◆ **PAGE EXCERPT**

Skip site navigation (1) Skip section navigation (2)

Re: Dynamic Partitioning using Segment Visibility Maps

From: Markus Schiltknecht <markus(at)bluegap(dot)ch>
To: Simon Riggs <simon(at)2ndquadrant(dot)com>
Cc: Robert Treat <xzilla(at)users(dot)sourceforge(dot)net>, pgsql-hackers(at)postgresql(dot)org, Andrew Sullivan <ajs(at)crankycanuck(dot)ca>
Subject: Re: Dynamic Partitioning using Segment Visibility Maps
Date: 2008-01-05 15:42:28
Message-ID: 477FA564.9010704@bluegap.ch (view raw or flat)
Thread:
Lists: pgsql-hackers
Hi,

Simon Riggs wrote:
 > On Fri, 2008-01-04 at 22:26 +0100, Markus Schiltknecht wrote:
 >
 >> I'm still puzzled about how a DBA is expected to figure out which
 >> segments to mark. Simon, are you assuming we are going to pass on
 >> segment numbers to the DBA one day?
 >
 > No Way!

Ah, I'm glad ;-)

Simon Riggs wrote:
> Skepticism is OK, but I'd like to get your detailed thoughts on this.
> I've been an advocate of the multi-tables approach now for many years,
> so I don't expect everybody to switch their beliefs on my say-so
> overnight. Let me make a few more comments in this area:

I've so far always thought about some sort of multi-relations approach 
for partitioning, yes. Let's see if I can get my mind around 
single-table partitioning.

> The main proposal deliberately has few, if any, knobs and dials. That's
> a point of philosophy that I've had views on previously: my normal
> stance is that we need some knobs to allow the database to be tuned to
> individual circumstances.
> 
> In this case, partitioning is way too complex to administer effectively
> and requires application changes that make it impossible to use for
> packaged applications. The latest Oracle TPC-H benchmark uses 10 pages
> of DDL to set it up and if I can find a way to avoid that, I'd recommend
> it to all. I do still want some knobs and dials, just not 10 pages
> worth, though I'd like yours and others' guidance on what those should
> be. Oracle have been responding to feedback with their new interval
> partitioning, but its still a multi-table approach in essence.

◆ **PROVIDED DATA**
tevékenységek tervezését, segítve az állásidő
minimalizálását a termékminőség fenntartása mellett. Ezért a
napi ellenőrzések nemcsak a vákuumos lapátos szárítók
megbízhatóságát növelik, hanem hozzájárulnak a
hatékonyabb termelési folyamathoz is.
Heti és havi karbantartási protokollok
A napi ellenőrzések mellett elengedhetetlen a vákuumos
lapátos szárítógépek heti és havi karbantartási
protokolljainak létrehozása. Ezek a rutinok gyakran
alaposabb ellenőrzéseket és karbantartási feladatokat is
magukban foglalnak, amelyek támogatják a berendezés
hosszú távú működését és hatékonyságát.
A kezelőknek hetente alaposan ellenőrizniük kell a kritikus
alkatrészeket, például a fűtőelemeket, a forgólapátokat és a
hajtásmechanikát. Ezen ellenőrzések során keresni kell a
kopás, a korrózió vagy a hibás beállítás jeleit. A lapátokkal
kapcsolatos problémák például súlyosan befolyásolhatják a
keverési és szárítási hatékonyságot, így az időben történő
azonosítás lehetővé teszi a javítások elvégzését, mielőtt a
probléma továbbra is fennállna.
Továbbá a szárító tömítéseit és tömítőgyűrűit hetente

◆ **DIRECTIVE A**
Rewrite the Hungarian rows about dryer maintenance with "hetente" changed to "kéthetente" and nothing else altered.
◆ **DIRECTIVE B**
Continue the mailing-list message on partitioning with segment visibility maps, picking up after its last line.

◆ **EXPECTED OUTPUT A**
tevékenységek tervezését, segítve az állásidő
minimalizálását a termékminőség fenntartása mellett. Ezért a
napi ellenőrzések nemcsak a vákuumos lapátos szárítók
megbízhatóságát növelik, hanem hozzájárulnak a
hatékonyabb termelési folyamathoz is.
Heti és havi karbantartási protokollok
A napi ellenőrzések mellett elengedhetetlen a vákuumos
lapátos szárítógépek heti és havi karbantartási
protokolljainak létrehozása. Ezek a rutinok gyakran
alaposabb ellenőrzéseket és karbantartási feladatokat is
magukban foglalnak, amelyek támogatják a berendezés
hosszú távú működését és hatékonyságát.
A kezelőknek kéthetente alaposan ellenőrizniük kell a kritikus
alkatrészeket, például a fűtőelemeket, a forgólapátokat és a
hajtásmechanikát. Ezen ellenőrzések során keresni kell a
kopás, a korrózió vagy a hibás beállítás jeleit. A lapátokkal
kapcsolatos problémák például súlyosan befolyásolhatják a
keverési és szárítási hatékonyságot, így az időben történő
azonosítás lehetővé teszi a javítások elvégzését, mielőtt a
probléma továbbra is fennállna.
Továbbá a szárító tömítéseit és tömítőgyűrűit kéthetente

◆ **EXPECTED OUTPUT B**
I can absolutely support your efforts to minimize knobs and 
configuration DDL. However, my current feeling is, that segments based 
partitioning complicates things, because the DBA doesn't have tools and 
commands to handle segments.

To satisfy all the different requirements of partitioning with segments 
based partitioning, we'd have to allow a table to span multiple table 
spaces. I'm not very keen on going that way.

However, what I certainly like is the automated split point definition. 
Instead of having to create tables by hand and "linking" them via 
inheritance and constraint exclusion, I have something very similar in 
mind, like what you proposed for marking read-only segments. Something like:

   SPLIT TABLE customers AT cust_name > 'n';

or:

   SPLIT TABLE inventory AT inv_id % 4 >= 2;

In my imagination, this should automatically create the underlying 
relations, i.e.:

   NOTICE: relations inventory__l and inventory__r have been created.

That way, the DBA could then handle those like normal relations, 
querying them or moving them to different table spaces like all other 
normal relations.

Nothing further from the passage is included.